Investigating the SpyCatcher-SpyTag system of making multimodular proteins

Abstract

Cellulose is commonly used as the stiff component to interact with a softer matrix, such as proteins, to form composites with excellent mechanical properties. Carbohydrate-binding modules (CBMs) are a very diverse type of proteins that can specifically interact with cellulose. Research on double CBMs proteins associating with cellulose nanofibrils (CNFs) suggests that proteins modules with an interlinking architecture can be used to tune the mechanical properties of natural materials. However, there is still a great need for studying the role of multiple CBMs in composites and describing the underlying mechanic principles in a unified manner. Therefore, engineering multi-CBM proteins are great of importance both for understanding and manipulating CBM proteins in composite materials.

By making use of this recently developed SpyCatcher-SpyTag system, we successfully engineered multi-CBM proteins and investigated effects that could have an impact on the multi-CBM proteins formation. SpyTag is a peptide of 13 amino acids that specifically forms a covalent isopeptide bond with its protein partner SpyCatcher.
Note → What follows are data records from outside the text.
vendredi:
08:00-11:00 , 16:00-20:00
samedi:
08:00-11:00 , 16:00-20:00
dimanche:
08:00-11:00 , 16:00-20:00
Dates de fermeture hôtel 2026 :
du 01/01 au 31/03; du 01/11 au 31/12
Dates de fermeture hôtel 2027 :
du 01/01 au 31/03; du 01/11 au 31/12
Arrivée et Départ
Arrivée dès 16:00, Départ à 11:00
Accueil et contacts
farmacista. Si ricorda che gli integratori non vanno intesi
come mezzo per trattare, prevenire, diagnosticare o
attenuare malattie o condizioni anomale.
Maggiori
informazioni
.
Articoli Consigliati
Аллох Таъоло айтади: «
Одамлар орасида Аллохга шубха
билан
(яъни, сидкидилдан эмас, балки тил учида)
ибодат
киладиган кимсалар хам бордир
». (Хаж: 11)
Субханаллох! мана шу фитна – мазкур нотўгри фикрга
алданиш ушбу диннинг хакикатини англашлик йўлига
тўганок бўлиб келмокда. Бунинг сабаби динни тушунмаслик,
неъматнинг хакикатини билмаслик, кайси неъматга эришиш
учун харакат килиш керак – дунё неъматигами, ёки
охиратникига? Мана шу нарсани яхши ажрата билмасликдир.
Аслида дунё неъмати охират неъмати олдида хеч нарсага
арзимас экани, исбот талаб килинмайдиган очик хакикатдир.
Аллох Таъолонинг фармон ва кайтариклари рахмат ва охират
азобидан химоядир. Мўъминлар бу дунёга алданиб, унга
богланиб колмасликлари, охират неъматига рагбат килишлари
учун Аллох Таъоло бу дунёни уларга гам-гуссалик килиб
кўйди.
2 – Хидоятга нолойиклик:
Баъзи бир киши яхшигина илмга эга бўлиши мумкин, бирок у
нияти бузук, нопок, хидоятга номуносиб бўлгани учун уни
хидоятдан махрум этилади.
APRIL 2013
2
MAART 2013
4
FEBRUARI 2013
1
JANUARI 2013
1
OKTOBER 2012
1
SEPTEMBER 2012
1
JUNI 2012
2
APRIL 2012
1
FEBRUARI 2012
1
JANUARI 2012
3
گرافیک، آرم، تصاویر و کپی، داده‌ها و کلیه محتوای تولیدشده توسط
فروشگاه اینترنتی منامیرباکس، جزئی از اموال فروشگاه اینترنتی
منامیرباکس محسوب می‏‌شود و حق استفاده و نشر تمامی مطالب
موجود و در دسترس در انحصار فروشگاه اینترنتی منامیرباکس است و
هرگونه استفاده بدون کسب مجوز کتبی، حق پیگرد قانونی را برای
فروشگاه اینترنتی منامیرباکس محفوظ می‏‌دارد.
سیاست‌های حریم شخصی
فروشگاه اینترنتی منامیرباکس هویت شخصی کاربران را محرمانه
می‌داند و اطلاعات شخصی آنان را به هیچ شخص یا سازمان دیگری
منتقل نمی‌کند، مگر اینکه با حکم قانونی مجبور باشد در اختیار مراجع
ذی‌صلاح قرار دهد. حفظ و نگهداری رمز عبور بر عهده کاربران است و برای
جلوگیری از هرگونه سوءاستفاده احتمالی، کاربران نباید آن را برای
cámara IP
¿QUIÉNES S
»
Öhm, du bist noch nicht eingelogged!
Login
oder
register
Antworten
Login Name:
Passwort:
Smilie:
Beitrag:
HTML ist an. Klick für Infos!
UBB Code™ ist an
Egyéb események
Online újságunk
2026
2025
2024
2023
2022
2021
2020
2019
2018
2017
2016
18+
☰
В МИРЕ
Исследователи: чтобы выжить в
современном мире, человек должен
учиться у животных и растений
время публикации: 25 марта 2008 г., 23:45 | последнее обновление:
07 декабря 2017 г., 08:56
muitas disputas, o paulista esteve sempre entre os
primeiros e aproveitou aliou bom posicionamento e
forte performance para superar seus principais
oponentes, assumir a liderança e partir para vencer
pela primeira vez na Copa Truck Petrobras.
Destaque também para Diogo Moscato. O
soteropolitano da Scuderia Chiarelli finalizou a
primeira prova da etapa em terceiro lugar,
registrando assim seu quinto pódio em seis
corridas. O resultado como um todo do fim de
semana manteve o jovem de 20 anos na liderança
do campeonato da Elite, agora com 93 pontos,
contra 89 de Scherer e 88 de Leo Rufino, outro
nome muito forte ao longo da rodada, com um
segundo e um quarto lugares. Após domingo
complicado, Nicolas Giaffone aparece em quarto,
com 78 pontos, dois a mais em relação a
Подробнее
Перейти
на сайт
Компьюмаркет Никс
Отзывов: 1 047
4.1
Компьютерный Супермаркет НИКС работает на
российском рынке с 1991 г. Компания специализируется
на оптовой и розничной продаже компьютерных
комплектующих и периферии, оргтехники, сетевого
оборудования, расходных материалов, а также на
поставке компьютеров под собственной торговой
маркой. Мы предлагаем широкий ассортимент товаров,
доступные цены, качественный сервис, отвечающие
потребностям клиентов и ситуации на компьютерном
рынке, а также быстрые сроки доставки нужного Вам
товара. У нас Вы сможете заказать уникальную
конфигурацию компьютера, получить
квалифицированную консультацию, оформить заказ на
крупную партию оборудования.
This system has been extensively used in different applications, such as hydrogels, labelling, vaccines generation, and protein assembly. Here, SpyCatcher was genetically fused with one or two CBMs and ligated by different bivalent SpyTag proteins to form multi-CBM proteins. The best yield of multi-CBM proteins was 60% by mixing SpyCatcher fused to two CBM domains with two SpyTag linked by a linker of 22 amino acids. The reaction can be implemented under a wide range of condition with temperature from 4 to 37°C, pH from 5 to 8 and salt concentration lower than 200 mM. The accessibility of SpyCatcher reaction pocket and the complete structure of SpyTag are key points to produce multi-CBM proteins with a good performance.

Using SpyCatcher-SpyTag system to construct multi-CBM proteins is a robust and flexible way and can be used to investigate the functional effect of CBMs in cellulose nanocomposites. Furthermore, it opens a gate to construct proteins with multimodular in an easy way.